O segundo eu enunciador parece já estar no meio do estado enfocado – “À medida que envelheço” –, embora haja, ainda, a ideia de “processo” – o termo significa sucessivos estados de mudança –, o que revela uma situação não definitiva. O “tão desastroso” do poema de Martha, também sob a opinião do senso comum, vem traduzido, em Astrid, na metáfora do “bicho” e suas “sete cabeças”. Esse eu textual, entretanto, ainda, mantém uma visão confiante nessa fase da vida: “aprendo a perder o medo”. Um exame mais cuidadoso, porém, identifica que esse sujeito, apesar do “À medida que envelheço”, continua a manter, como o do texto que o antecede, um distanciamento da velhice, vendo-a, por intermédio de sua metáfora, como “um outro” ainda apartado de si: “Enfim o reconheço/íntimo de mim, meu próximo”; “o bicho é meu amigo”; “Todo bicho fica meigo./É só botar no colo.” Pode-se supor que a visão suavizada possa vir, exatamente, desse sentimento de alteridade.
Poema III: Pedido de adoção de Adélia Prado
O último eu poético já assume inteiramente a velhice.

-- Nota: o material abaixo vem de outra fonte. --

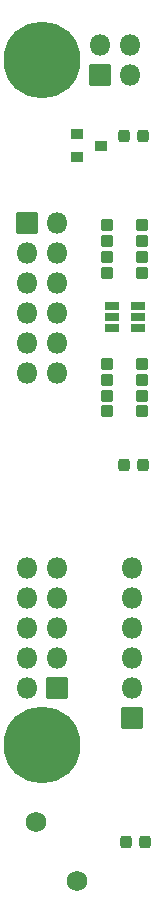
<source format=gbr>
%TF.GenerationSoftware,KiCad,Pcbnew,(6.0.5-0)*%
%TF.CreationDate,2022-06-29T01:01:46-07:00*%
%TF.ProjectId,jetson-nano-ppoe,6a657473-6f6e-42d6-9e61-6e6f2d70706f,rev?*%
%TF.SameCoordinates,PX8b3c880PY8583b00*%
%TF.FileFunction,Soldermask,Top*%
%TF.FilePolarity,Negative*%
%FSLAX46Y46*%
G04 Gerber Fmt 4.6, Leading zero omitted, Abs format (unit mm)*
G04 Created by KiCad (PCBNEW (6.0.5-0)) date 2022-06-29 01:01:46*
%MOMM*%
%LPD*%
G01*
G04 APERTURE LIST*
G04 Aperture macros list*
%AMRoundRect*
0 Rectangle with rounded corners*
0 $1 Rounding radius*
0 $2 $3 $4 $5 $6 $7 $8 $9 X,Y pos of 4 corners*
0 Add a 4 corners polygon primitive as box body*
4,1,4,$2,$3,$4,$5,$6,$7,$8,$9,$2,$3,0*
0 Add four circle primitives for the rounded corners*
1,1,$1+$1,$2,$3*
1,1,$1+$1,$4,$5*
1,1,$1+$1,$6,$7*
1,1,$1+$1,$8,$9*
0 Add four rect primitives between the rounded corners*
20,1,$1+$1,$2,$3,$4,$5,0*
20,1,$1+$1,$4,$5,$6,$7,0*
20,1,$1+$1,$6,$7,$8,$9,0*
20,1,$1+$1,$8,$9,$2,$3,0*%
G04 Aperture macros list end*
%ADD10RoundRect,0.050000X0.850000X0.850000X-0.850000X0.850000X-0.850000X-0.850000X0.850000X-0.850000X0*%
%ADD11O,1.800000X1.800000*%
%ADD12C,1.750000*%
%ADD13C,0.900000*%
%ADD14C,6.500000*%
%ADD15RoundRect,0.050000X-0.450000X-0.400000X0.450000X-0.400000X0.450000X0.400000X-0.450000X0.400000X0*%
%ADD16RoundRect,0.050000X-0.450000X-0.450000X0.450000X-0.450000X0.450000X0.450000X-0.450000X0.450000X0*%
%ADD17RoundRect,0.050000X0.530000X0.325000X-0.530000X0.325000X-0.530000X-0.325000X0.530000X-0.325000X0*%
%ADD18RoundRect,0.050000X0.850000X-0.850000X0.850000X0.850000X-0.850000X0.850000X-0.850000X-0.850000X0*%
%ADD19RoundRect,0.268750X0.218750X0.256250X-0.218750X0.256250X-0.218750X-0.256250X0.218750X-0.256250X0*%
%ADD20RoundRect,0.268750X-0.218750X-0.256250X0.218750X-0.256250X0.218750X0.256250X-0.218750X0.256250X0*%
%ADD21RoundRect,0.050000X-0.850000X-0.850000X0.850000X-0.850000X0.850000X0.850000X-0.850000X0.850000X0*%
G04 APERTURE END LIST*
D10*
%TO.C,J2*%
X5270000Y21870000D03*
D11*
X2730000Y21870000D03*
X5270000Y24410000D03*
X2730000Y24410000D03*
X5270000Y26950000D03*
X2730000Y26950000D03*
X5270000Y29490000D03*
X2730000Y29490000D03*
X5270000Y32030000D03*
X2730000Y32030000D03*
%TD*%
D12*
%TO.C,J1*%
X7000000Y5500000D03*
X3500000Y10500000D03*
%TD*%
D13*
%TO.C,H2*%
X4000000Y77400000D03*
X6400000Y75000000D03*
X1600000Y75000000D03*
X2302944Y76697056D03*
X2302944Y73302944D03*
X5697056Y76697056D03*
D14*
X4000000Y75000000D03*
D13*
X5697056Y73302944D03*
X4000000Y72600000D03*
%TD*%
D15*
%TO.C,Q2*%
X7000000Y68700000D03*
X7000000Y66800000D03*
X9000000Y67750000D03*
%TD*%
D16*
%TO.C,RN1*%
X9500000Y49250000D03*
X9500000Y47910000D03*
X9500000Y46590000D03*
X9500000Y45250000D03*
X12500000Y45250000D03*
X12500000Y46590000D03*
X12500000Y47910000D03*
X12500000Y49250000D03*
%TD*%
D17*
%TO.C,Q4*%
X12100000Y52300000D03*
X12100000Y53250000D03*
X12100000Y54200000D03*
X9900000Y54200000D03*
X9900000Y53250000D03*
X9900000Y52300000D03*
%TD*%
D18*
%TO.C,J3*%
X8870000Y73730000D03*
D11*
X8870000Y76270000D03*
X11410000Y73730000D03*
X11410000Y76270000D03*
%TD*%
D13*
%TO.C,H1*%
X4000000Y19400000D03*
X2302944Y15302944D03*
X6400000Y17000000D03*
X1600000Y17000000D03*
X5697056Y15302944D03*
X2302944Y18697056D03*
D14*
X4000000Y17000000D03*
D13*
X4000000Y14600000D03*
X5697056Y18697056D03*
%TD*%
D19*
%TO.C,D1*%
X12687500Y8800000D03*
X11112500Y8800000D03*
%TD*%
D10*
%TO.C,J5*%
X11620000Y19330000D03*
D11*
X11620000Y21870000D03*
X11620000Y24410000D03*
X11620000Y26950000D03*
X11620000Y29490000D03*
X11620000Y32030000D03*
%TD*%
D20*
%TO.C,D2*%
X10962500Y68600000D03*
X12537500Y68600000D03*
%TD*%
D21*
%TO.C,J4*%
X2730000Y61240000D03*
D11*
X5270000Y61240000D03*
X2730000Y58700000D03*
X5270000Y58700000D03*
X2730000Y56160000D03*
X5270000Y56160000D03*
X2730000Y53620000D03*
X5270000Y53620000D03*
X2730000Y51080000D03*
X5270000Y51080000D03*
X2730000Y48540000D03*
X5270000Y48540000D03*
%TD*%
D19*
%TO.C,D3*%
X12537500Y40750000D03*
X10962500Y40750000D03*
%TD*%
D16*
%TO.C,RN2*%
X9500000Y61000000D03*
X9500000Y59660000D03*
X9500000Y58340000D03*
X9500000Y57000000D03*
X12500000Y57000000D03*
X12500000Y58340000D03*
X12500000Y59660000D03*
X12500000Y61000000D03*
%TD*%
M02*

</source>
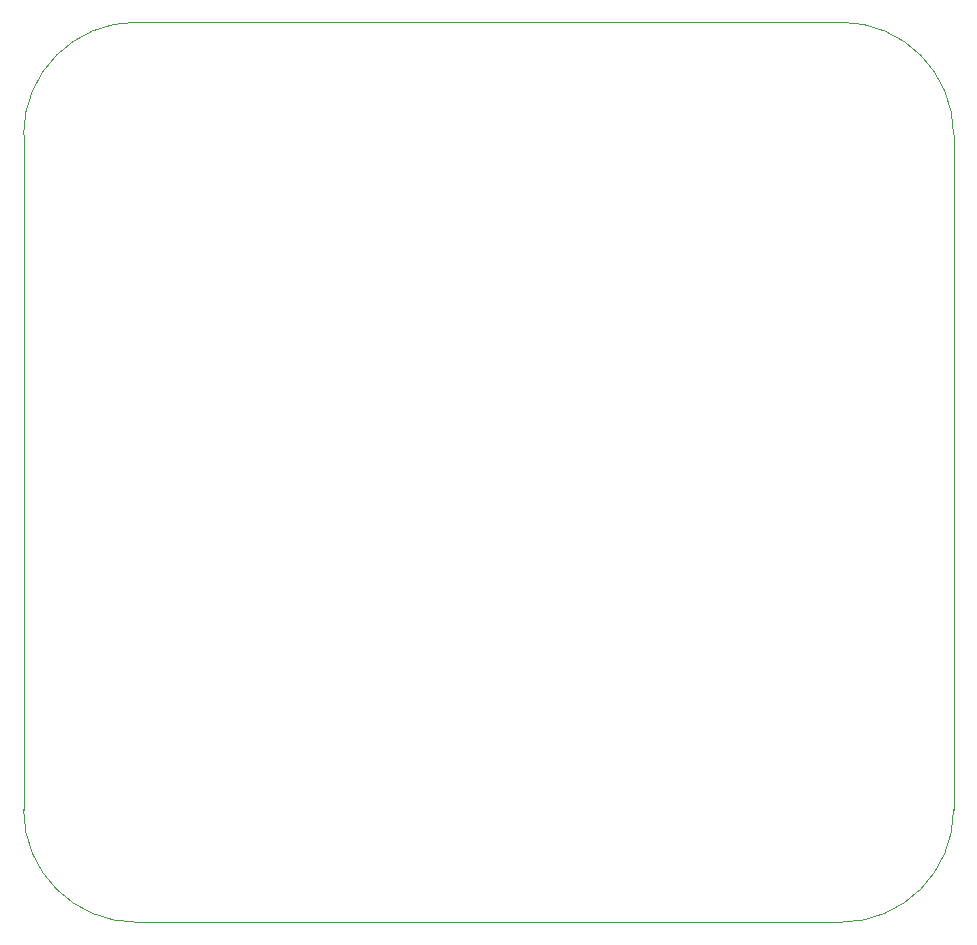
<source format=gbr>
%TF.GenerationSoftware,KiCad,Pcbnew,8.0.6*%
%TF.CreationDate,2024-12-18T16:17:06-08:00*%
%TF.ProjectId,pico-analyzer,7069636f-2d61-46e6-916c-797a65722e6b,1.0*%
%TF.SameCoordinates,Original*%
%TF.FileFunction,Profile,NP*%
%FSLAX46Y46*%
G04 Gerber Fmt 4.6, Leading zero omitted, Abs format (unit mm)*
G04 Created by KiCad (PCBNEW 8.0.6) date 2024-12-18 16:17:06*
%MOMM*%
%LPD*%
G01*
G04 APERTURE LIST*
%TA.AperFunction,Profile*%
%ADD10C,0.050000*%
%TD*%
G04 APERTURE END LIST*
D10*
X85725000Y-127000000D02*
G75*
G02*
X76200000Y-117475000I0J9525000D01*
G01*
X76200000Y-60325000D02*
G75*
G02*
X85725000Y-50800000I9525000J0D01*
G01*
X145415000Y-127000000D02*
X85725000Y-127000000D01*
X154940000Y-117475000D02*
G75*
G02*
X145415000Y-127000000I-9525000J0D01*
G01*
X85725000Y-50800000D02*
X145415000Y-50800000D01*
X76200000Y-117475000D02*
X76200000Y-60325000D01*
X154940000Y-60325000D02*
X154940000Y-117475000D01*
X145415000Y-50800000D02*
G75*
G02*
X154940000Y-60325000I0J-9525000D01*
G01*
M02*

</source>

Aqui não há processo, mas o ciclo completado. A tal ponto, que a ideia de uma mãe idosa se impõe ao reconhecer sua própria figura. Diante do “Mas esta velha sou eu,/minha mãe morreu moça,”, somos, imediatamente, remetidos para os versos de Helena Kolody (ver postagem minha anterior, aqui): A morte desgoverna a vida./Hoje sou mais velha/que meu pai. E a sensação de abandono da velhice – aqui a gente reconhece o “assim tão só” do primeiro poema – vem envolta na “muita saudade/ de ter mãe”, na orfandade, clara no último verso. O sentimento do derradeiro texto é bem diverso dos anteriores e o tema da velhice é inteiramente o tema desse eu lírico. Para o sujeito do poema de Adélia Prado o “bicho” não é amigo, nem ficou meigo. Quem necessita de colo, como as crianças – que é da mãe, tão perfeita para essa função? – é aquela que se reconhece “tão velha”, atadas, deste modo, em sua necessidade de proteção, as duas pontas da vida."